If you’re a Mac user you’ll probably be aware that a new version of OS X was recently released. This means I’ll soon be running a new, and hopefully better, version of Apple’s Operating System and I thought it would be interesting to document the process I use to switch my laptops to new OS versions.
Observant readers will note I have not used the word ‘upgrade’ so far in this post. That’s because I don’t do upgrades. I like my systems to be clean, lean and free from old cruft from previous installations.
This is important for me as I do a lot of development and a lot of the software I use has been compiled from source; Apple historically has a nasty habit of changing compilers, library locations and filesystem hierarchy between versions. I have neither the time or inclination to track down compilation and linking errors in the bowels of
Apple’s yearly release cadence since OS X 10.8 means that I am going to be starting from scratch pretty much every year, and setting up a machine takes time and energy, there are a couple of things that I do to try and mitigate this.
The first: reliable backups, is not the topic of this post. You should have a robust backup system in place for any data that you care about. Raid doesn’t count, neither does Time Machine or Cloud Storage.
I still like Jamie Zawinski’s public service announcement on the topic, although a lot of the technical advice is out of date now that Apple laptops are becoming consumer devices with no user-serviceable parts.
For the record, I tend towards option 1 in Jamie’s PSA. I listen to CD’s and enjoy film photography. I find this to be more reliable than computers! What data I do care about is spread across some hard disks kept in different places using
The second thing I couldn’t do without is some kind of infrastructure automation and configuration system. There are loads of different options available, designed for many different purposes and infrastructure sizes. I use Chef at work but it required a bit too much bootstrapping for what I’m attempting, which is basically: how little work can I do to get from a fresh install to a useable system?

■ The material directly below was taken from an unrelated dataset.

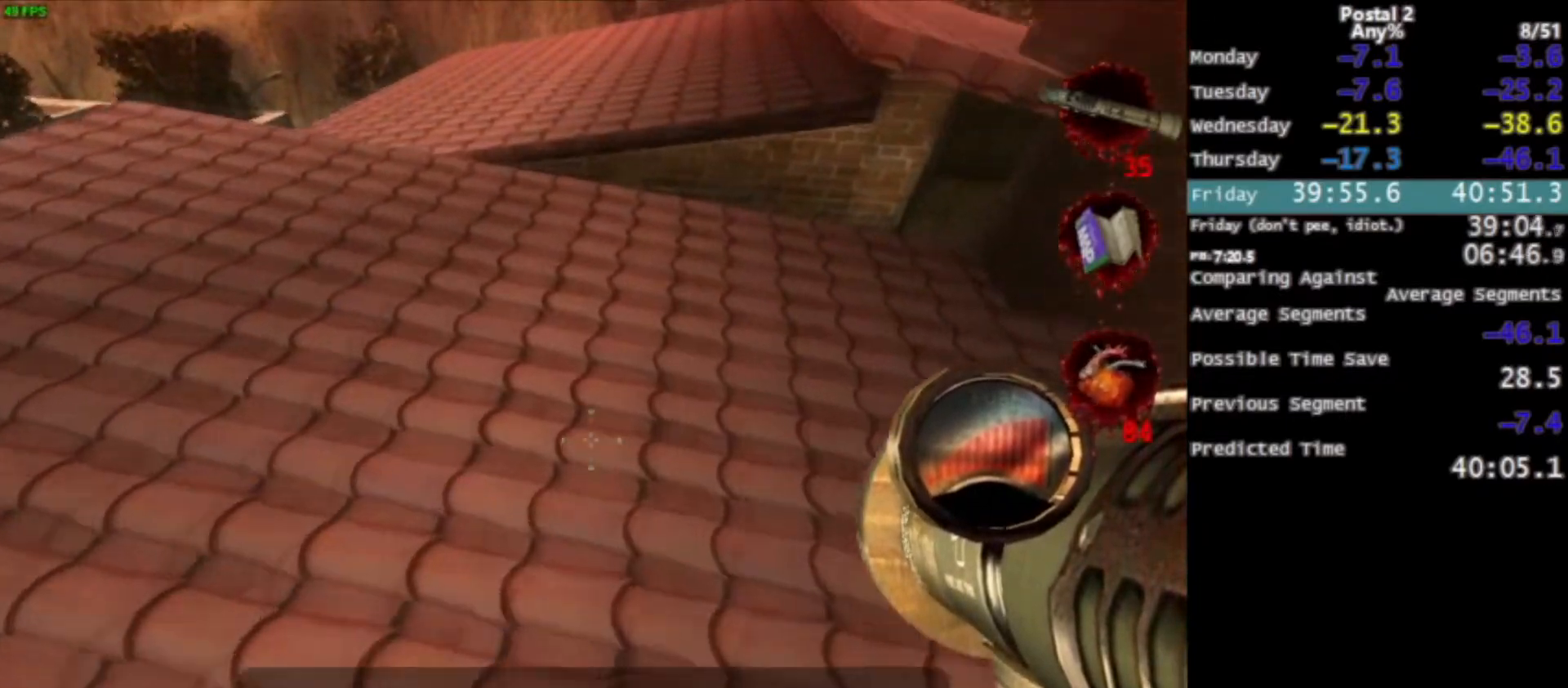
{"keys": ["w"], "mouse": [], "events": [[100, "space", "down"], [166, "space", "up"]]}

Ansible is an automation system, it’s reasonably new, and so changes frequently. It organises bundles of configuration into Playbooks, which are written in YAML. Ansible itself, is written in Python.

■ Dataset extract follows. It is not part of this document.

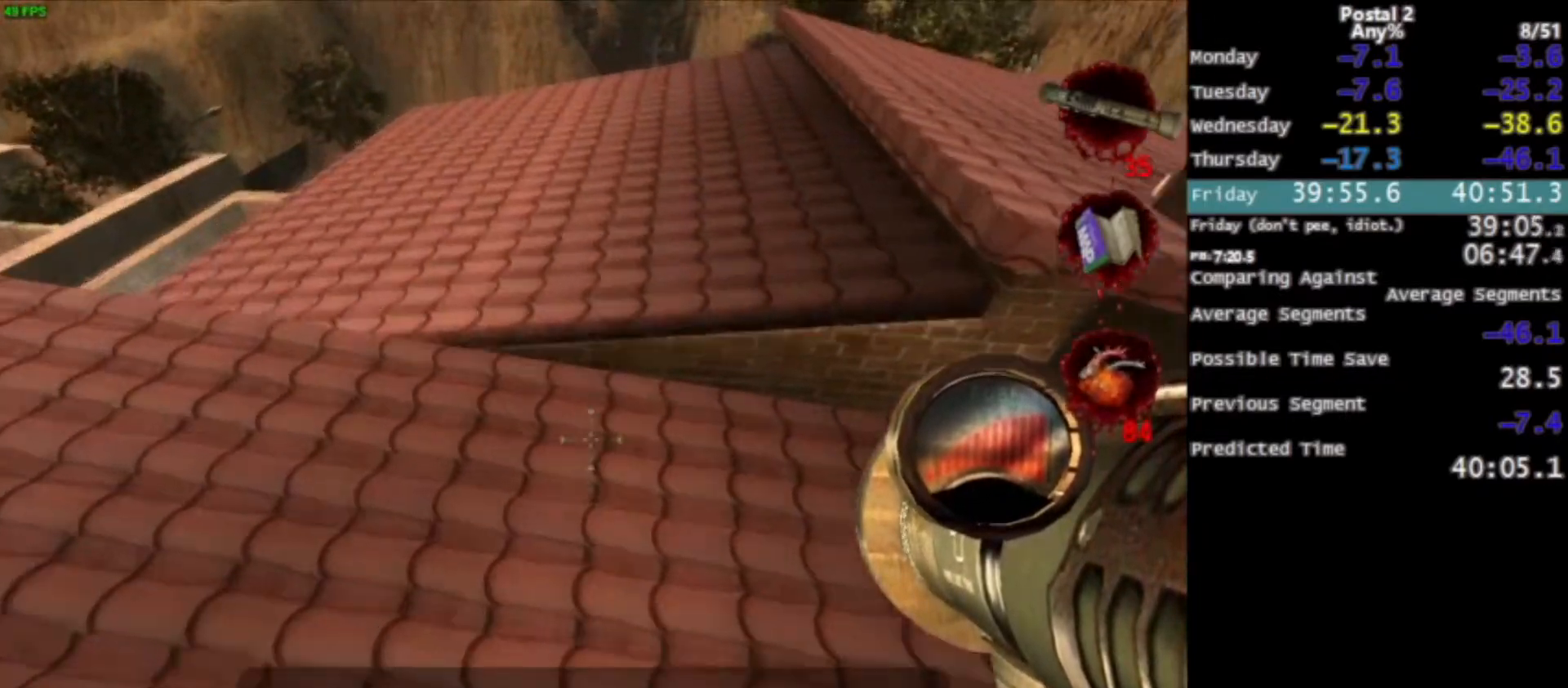
{"keys": ["w"], "mouse": [], "events": [[401, "space", "down"], [467, "space", "up"]]}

I don’t know very much Python, and I think that writing configuration management tasks in YAML is a terrible idea but these things aside, there are lots of reasons why Ansible is suitable for situations like this:
Ansible is push based rather than pull based. Most CF frameworks I’ve used are predominantly client/server based. Nodes run a client application that keeps configuration syncronised against a set of resources stored on a server. Puppet has it’s Puppetmaster and Chef has the Chef Server, it’s possible to run both of these systems in headless mode, without a server, but this can be more complex. And in some cases, the solution is to start an in-memory temporary server anyway.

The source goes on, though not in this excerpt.